Tuesday, September 25, 2018

The Rise and Fall of Ancient Egypt, by Toby Wilkinson

Today I'm looking at a history of Ancient Egypt that covers history from the early origins of the Egyptian kingdom in the 3000s BCE up to the first century BCE with the annexation of Egypt by the Roman Empire. When dealing with a history of literally thousands of years obviously this is a very broad overview rather than a detailed history, which is further hampered by the fragmented nature of the information available. Compared to the biography of Hatshepsut which went into the life of not just Hatshepsut but her stepson and heir as well, this book takes a far more general approach. However, Wilkinson does have the advantage of drawing upon the centuries of written records and archaeological evidence to piece together the story of ancient Egypt.

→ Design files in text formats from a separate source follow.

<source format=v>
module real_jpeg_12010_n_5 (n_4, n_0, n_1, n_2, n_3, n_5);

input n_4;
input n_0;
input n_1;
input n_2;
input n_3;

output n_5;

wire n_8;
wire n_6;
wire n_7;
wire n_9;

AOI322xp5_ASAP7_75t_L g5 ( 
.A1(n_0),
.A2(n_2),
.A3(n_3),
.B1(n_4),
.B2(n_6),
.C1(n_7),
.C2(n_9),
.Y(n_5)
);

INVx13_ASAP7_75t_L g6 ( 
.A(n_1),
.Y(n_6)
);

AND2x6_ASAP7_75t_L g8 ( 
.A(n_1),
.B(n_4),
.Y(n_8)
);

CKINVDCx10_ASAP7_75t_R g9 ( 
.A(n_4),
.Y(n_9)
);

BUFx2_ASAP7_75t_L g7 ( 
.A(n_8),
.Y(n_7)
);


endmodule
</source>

For the most part Wilkinson does a pretty good job of talking about the history of Egypt and it's very obvious that he's spent many years in the field of Egyptology. Wilkinson relies not only on the written record but on artifacts ranging from temples to tombs to grave goods to ordinary items. Based on the fact that someone was able to write an entire book about Hatshepsut while Wilkinson barely mentions her at all, it suggest to me that Wilkinson picked and chose from what he thought were the most significant pharaohs to talk about rather than going into detail about all of them. Even when details are available (which apparently are in some cases) to go into detail about every pharaoh would be a much larger book. Because I know basically nothing about ancient Egypt I'm unable to comment one way or another on Wilkinson's decisions.

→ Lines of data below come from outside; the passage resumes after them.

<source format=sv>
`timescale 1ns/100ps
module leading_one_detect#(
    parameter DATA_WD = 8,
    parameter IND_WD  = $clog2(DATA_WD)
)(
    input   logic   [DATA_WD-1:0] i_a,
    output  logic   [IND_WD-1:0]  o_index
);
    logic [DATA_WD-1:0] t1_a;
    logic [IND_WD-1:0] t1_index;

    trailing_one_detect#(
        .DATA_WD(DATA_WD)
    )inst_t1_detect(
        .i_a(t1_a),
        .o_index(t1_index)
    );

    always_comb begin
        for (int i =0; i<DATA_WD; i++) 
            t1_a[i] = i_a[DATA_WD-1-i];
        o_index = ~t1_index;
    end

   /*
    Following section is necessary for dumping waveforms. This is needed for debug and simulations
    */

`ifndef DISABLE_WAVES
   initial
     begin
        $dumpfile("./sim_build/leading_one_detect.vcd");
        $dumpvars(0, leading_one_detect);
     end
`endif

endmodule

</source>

I will say that there were some comments that left me a little concerned, especially a comment Wilkinson made about the names of pharaohs sounding juvenile to modern English ears and offhandedly saying that maybe the cosseted lifestyle of the Egyptian royalty created a band of decadent and infantile pharaohs. This argument is so facile that I can't believe it ever made it past the editor, much less was included in the book. Even as a joke this comment is incredibly insensitive and makes me really concerned about Wilkinson. I know this is a really small and specific thing to worry about, but it feels like a really big deal to me.

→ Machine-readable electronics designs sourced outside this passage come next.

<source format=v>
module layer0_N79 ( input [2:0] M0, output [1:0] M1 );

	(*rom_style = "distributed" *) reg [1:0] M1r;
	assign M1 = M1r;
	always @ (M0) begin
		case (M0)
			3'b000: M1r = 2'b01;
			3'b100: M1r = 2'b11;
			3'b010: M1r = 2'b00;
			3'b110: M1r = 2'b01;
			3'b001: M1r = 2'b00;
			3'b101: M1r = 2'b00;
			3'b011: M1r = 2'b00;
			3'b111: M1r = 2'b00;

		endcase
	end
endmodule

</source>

There were a few other comments that concerned me but not as great as the comment about Egyptian names. Wilkinson placed a large amount of emphasis on the Israelites and their Bronze Age kingdoms. Now because I haven't studied a bunch of ancient history outside of Rome, I don't know the status of the Bible as a historical source but I know that it can't be taken as complete historical fact. However based on what I read Wilkinson seems to take the Bible as historical fact and seems to get downright confused when Egyptian sources don't mention King Solomon. He actually seems to get offended when the first Egyptian source that mentions the tribe of Israel only as a minor enemy. Except for all we know at this time Israel was a minor tribe, not a kingdom receiving ambassadors from the major powers of the ancient world.

I'm assuming that Wilkinson does a good job assessing the Egyptian sources but his comments raise some concerns on my part. Because I know so little about this I'm going to say for now this seems a good general overview but if I get more information I may have to change my analysis.